The Spicy Liqueur You Should Try Adding To Your Favorite Cocktails
Jazzing up cocktails with a smooth splash of liqueur is nothing new. In fact, it's one of the easiest ways to add intrigue and complexity to an otherwise simple mixed drink. The trick is getting the right mix without overpowering your favorite scotch, rum, or gin, especially when your mixer is a sweet, thick liqueur. Fortunately, there's a smoky new kid on the cocktail block and it's spicing up glasses far from its hometown of Puebla, Mexico.
Typical liqueur flavor profiles range from sassy to sweet, simple to complex, smoky, fruity, floral, bitter, nutty, and most everything in-between. They can certainly stand on their own, but why limit that potential? As explained by Market Watch, liqueurs can transform a single-note drink to multi-dimensional with a quick dash-and-stir, injecting personality while adding texture and depth.
But when a liqueur carries smoke and spice from roasted, dried chile peppers, you know there's a story lurking in that bottle.
Ancho Reyes Chile Liqueur
If any liqueur can be called earthy, it's certainly the Ancho Reyes Chile Liqueur and it's younger sibling, the Ancho Reyes Verde. Though the Ancho Reyes brand only emerged in 2014, it digs from much deeper roots, per Old Liquors Magazine. A style of handmade liqueur known as menjurjes informs the Ancho Reyes concoctions, based on a 1920s recipe from the town of Puebla, explains the makers of Ancho Reyes.

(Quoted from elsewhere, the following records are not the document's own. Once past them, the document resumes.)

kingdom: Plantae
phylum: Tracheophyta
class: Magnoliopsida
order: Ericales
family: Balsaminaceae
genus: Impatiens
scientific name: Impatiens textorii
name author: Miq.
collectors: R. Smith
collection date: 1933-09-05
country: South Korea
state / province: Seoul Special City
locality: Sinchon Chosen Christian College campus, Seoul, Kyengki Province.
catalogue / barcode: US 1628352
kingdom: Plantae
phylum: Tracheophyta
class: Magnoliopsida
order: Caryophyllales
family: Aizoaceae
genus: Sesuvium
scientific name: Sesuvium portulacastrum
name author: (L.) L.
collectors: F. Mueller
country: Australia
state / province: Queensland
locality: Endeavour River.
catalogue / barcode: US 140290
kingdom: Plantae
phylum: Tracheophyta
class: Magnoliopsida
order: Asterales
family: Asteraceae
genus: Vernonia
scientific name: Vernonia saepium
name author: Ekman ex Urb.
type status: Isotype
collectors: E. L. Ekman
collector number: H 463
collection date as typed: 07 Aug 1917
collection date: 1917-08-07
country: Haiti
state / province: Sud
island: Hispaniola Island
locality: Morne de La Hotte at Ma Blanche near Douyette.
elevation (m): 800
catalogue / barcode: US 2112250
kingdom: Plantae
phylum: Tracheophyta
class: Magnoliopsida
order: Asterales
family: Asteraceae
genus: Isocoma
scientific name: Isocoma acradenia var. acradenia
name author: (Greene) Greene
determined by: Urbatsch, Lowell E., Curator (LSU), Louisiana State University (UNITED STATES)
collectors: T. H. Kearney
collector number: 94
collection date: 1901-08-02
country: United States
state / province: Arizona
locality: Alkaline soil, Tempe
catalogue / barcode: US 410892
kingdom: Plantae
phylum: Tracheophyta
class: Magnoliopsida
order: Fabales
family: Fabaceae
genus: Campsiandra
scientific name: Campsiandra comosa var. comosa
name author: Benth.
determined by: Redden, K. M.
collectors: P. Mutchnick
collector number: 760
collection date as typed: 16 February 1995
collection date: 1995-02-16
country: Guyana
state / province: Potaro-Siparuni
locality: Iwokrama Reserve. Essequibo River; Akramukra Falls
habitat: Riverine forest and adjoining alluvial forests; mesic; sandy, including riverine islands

In the post-revolution cantinas of the town's Barrio del Artista, artists, entrepreneurs, and intellectuals debated the future over local menjurjes, with a favorite one created from ancho chiles. The punchy flavor of chiles grown by local farmers matched the fiery ideas and peppered conversation, becoming a tradition handed down over generations. The same local chiles, still grown in the volcanic Puebla soil, now appear in the handmade Ancho Reyes Chile Liqueur.
Though ancho chile peppers may sound unfamiliar, they're essentially poblano chiles that have been dried and saturated with a deep reddish-black hue, per Merriam Webster. It's a widely used chile in Mexico, bearing an earthy, fruity flavor with notes of bitter chocolate, according to Cool Chile. It works well in mole stews, sauces, salsas — and, as it turns out, in liqueur-infused cocktails.
The Ancho Reyes process
The chile flavor in your cocktail definitely doesn't come from popping some poblano peppers in a blender. It starts way back in Puebla, before a poblana becomes an ancho. Prior to arriving at the Ancho Ryes distillery, the chilies grow naturally in fields for nine months, with subsequent three-year resting periods before the next generation of chiles get their turn in the soil, explains Ancho Reyes. Workers then hand-select each pepper for quality, plucking ones for the Verde liqueurs while still green, followed by a later harvest of mature reds for the company's Original version.
Then the process diverges: The unripened chiles bound for Verde bottling get fire-roasted to procure the desired bright flavors, while the ripened chiles dry in the sun for 15 to 20 days, becoming ancho chiles with a rich, spicy essence. From there, it's on to either mashing or scissor-slicing by hand, depending on the bottle designation, vat-soaking in a neutral Mexican cane spirit for six months, and finally, hand-blending by the Ancho Reyes maestra meceradora, aka the master blender.
Making your own Ancho Reyes cocktails
The makers of the Ancho Reyes Chile and Verde liqueurs offer their own time-tested cocktail concoctions for you to try, including a Spicy Verde Margarita made with Ancho Reyes Verde, tequila blanco, lime juice, and light agave nectar. As a twist on the well-known Moscow Mule cocktail, the company suggests its Spicy Mexican Mule using the original Ancho Reyes chile liqueur, lime juice, and ginger beer. Other homegrown recipes put rum, vodka, gin, and bourbon to work with the pepper-clad liqueurs, creating intense flavors and even a Verde Gimlet "with a double soul."
Liquor.com recommends trying Ancho Reyes in classic cocktails such as a daiquiri or Paloma, or just experimenting for your own masterpiece creation. Or, if you'd like to try the liqueur in its own primitive form, straight from the Mexican makers, consider an accompaniment of jicama spears dusted with ancho chile powder. Cocktails Away touts a Bee Sting cocktail using honey syrup with Ancho Reyes, lemon juice, and gin.
Regardless of creative cocktail proclivities, a spicy liqueur with earthy dried or fire-roasted ancho chiles deserves your best shot. After all, as the distillery reveals, the liquid spills from a city known as "the cradle of the Mexican Baroque."